Studying for technical subjects: matching technique to material
- Different material types require different study techniques — treating "studying" as a generic verb is the core mistake.
- Flashcards (Anki or physical index cards): right for pure memorisation — terms, dates, labels. No conceptual understanding required.
- Optimal flashcard method: work through a stack, set aside correct answers, repeat only on missed cards. Geometrically shrinking pile focuses effort where it's needed.
- Critical trick: clear working memory between passes — move to a different stack first, then return — so you're testing genuine retention, not short-term recall.
- Focused question clusters: right for technical-conceptual material that's more than pure memorisation.
Focused question clusters method
- Reduce notes to rapid-fire short questions answerable in a few words.
- Ensure questions cover all material — one well-chosen question can compress a full page of notes.
- Group questions into clusters by topic; one page per cluster, questions at top, answers at bottom.
- Add one or two background questions per cluster requiring explanation of context or contrast.
- Study via quiz and recall: answer out loud without looking, mark anything wrong, study correct answers, do something else, return and focus only on missed questions.
- Repeat until no questions remain wrong.
- Active recall — producing answers in full sentences, out loud — cements material far better than passive review.
- After each exam, run a post-mortem: what worked, what wasted time, how to improve.
Getting a research professorship
- In research academia, publications in competitive venues is priority one, two, three, and four.
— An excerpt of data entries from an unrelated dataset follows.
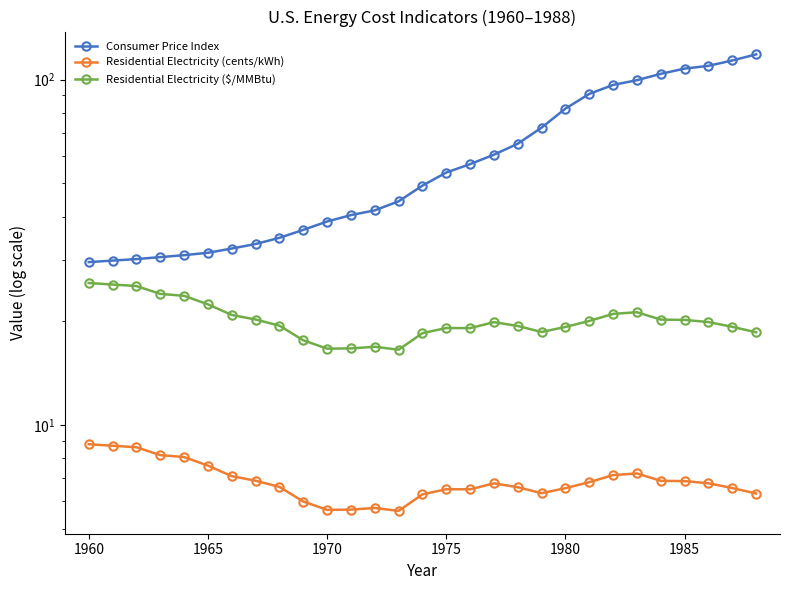

Rank the series at 1985 from highest to lowest value.

Consumer Price Index, Residential Electricity ($/MMBtu), Residential Electricity (cents/kWh)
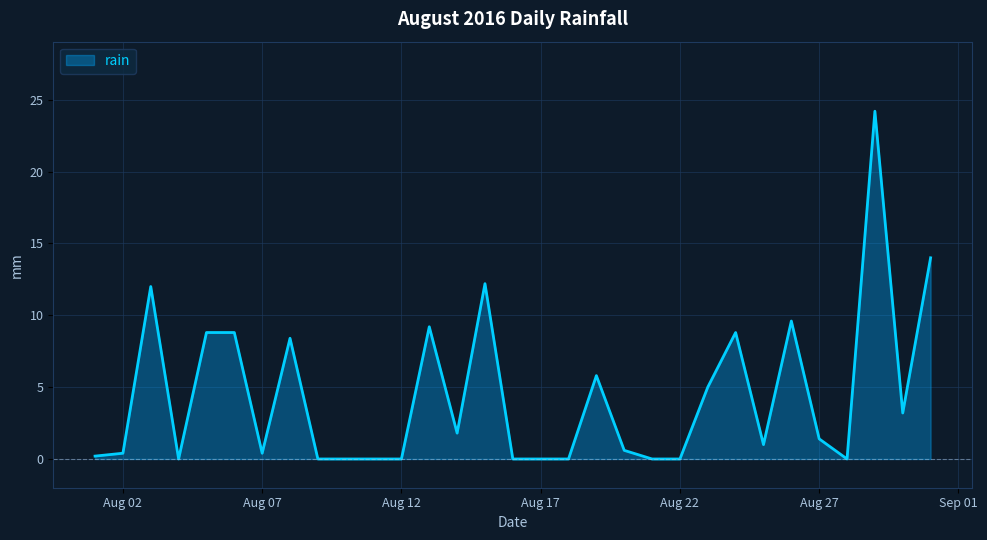

What is the difference between the maximum and minimum values?

24.2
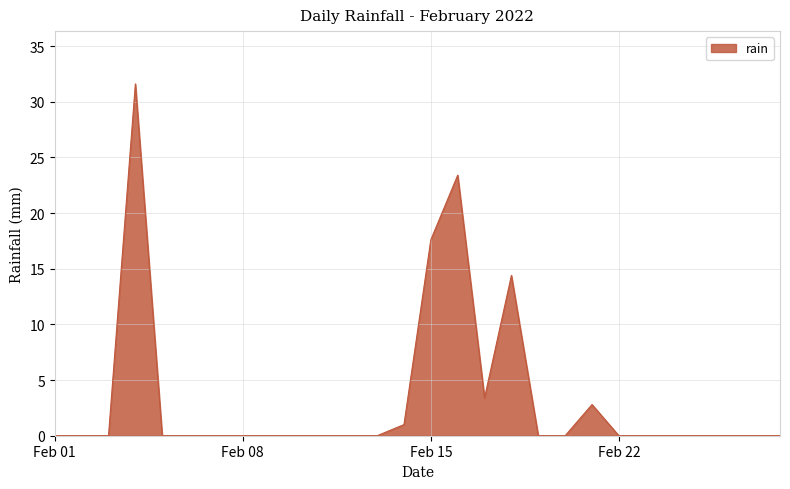

What is the maximum value shown in the chart?

31.6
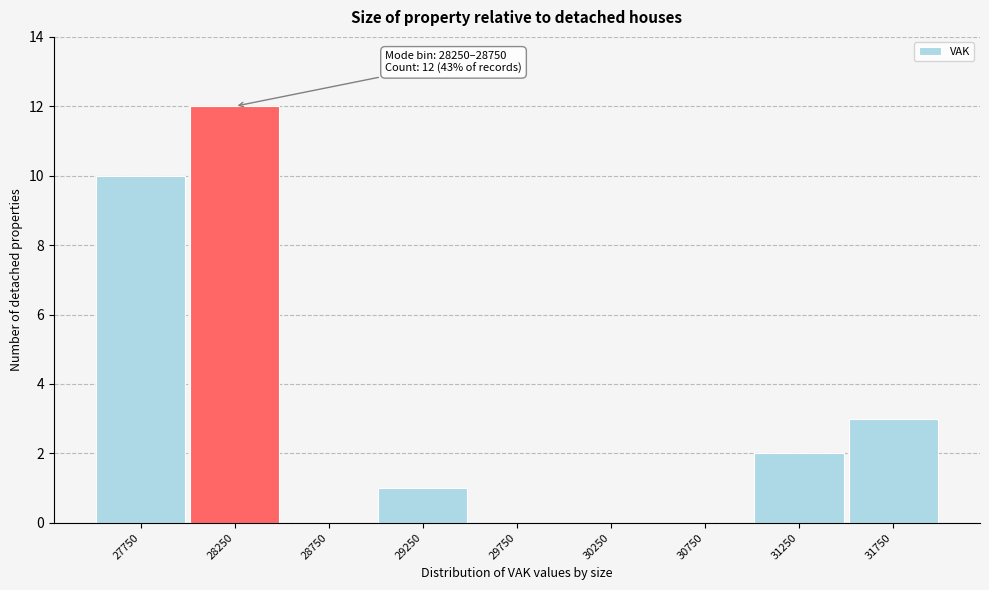

Reading left to right, list all the values displayed in this chart.

27750=10	28250=12	28750=0	29250=1	29750=0	30250=0	30750=0	31250=2	31750=3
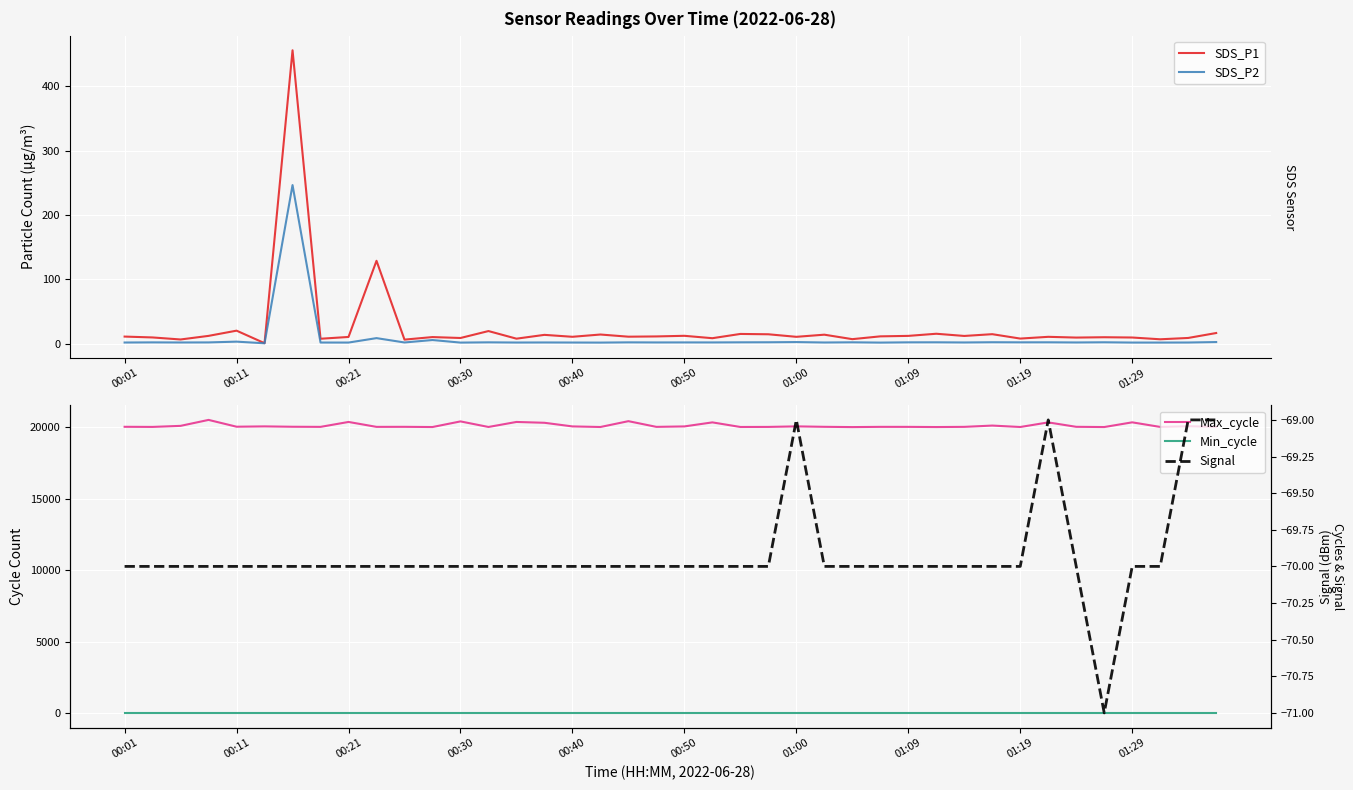

At which label does SDS_P1 first exceed 10?

00:01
Everything else is secondary.
- Treat it like a scoreboard: how many good papers do you have? What are you doing today to move that number?
- Self-directed PhD programs create a vacuum that invites filling with low-value activity — maintain clarity on what actually matters.
- Mentorship matters more than talent: people who publish in top venues learned how under advisors who do the same. Proximity to excellence teaches what it actually takes.
- Collaborate early with high-calibre researchers to absorb tacit knowledge about what top venues require.
- Spend 40–50% of time early on reading papers and attending talks to reach the cutting edge — breakthroughs live at the adjacent possible.
- Separate "grad student work hours" (roughly 9–5, focused) from personal time. Clock out fully; avoid letting PhD life absorb committees, clubs, and side roles.
Lists, time blocking, and task boards
- The problem with list-and-inbox systems: they make reactivity and ad hoc decisions the primary driver of the day, reducing total quality output.
- The alternative is time blocking: assign every hour of the day a specific job in advance. Lists inform the plan; they don't replace it.
- Time-sensitive tasks go on the calendar first; they anchor the time block plan.
- Lists remain useful for storage — the pushback is against using them as the decision engine for the day.
- Trello-style task boards (virtual cards under named columns) add value when:
- Tasks have evolving statuses (waiting for reply, to discuss, urgent, to process).
- Tasks accumulate attachments, notes, and reference material.
- Seeing tasks grouped by status delivers a productivity gestalt that a flat list obscures.
- If tasks are simple, static next-actions, a plain list is sufficient — the board adds no value.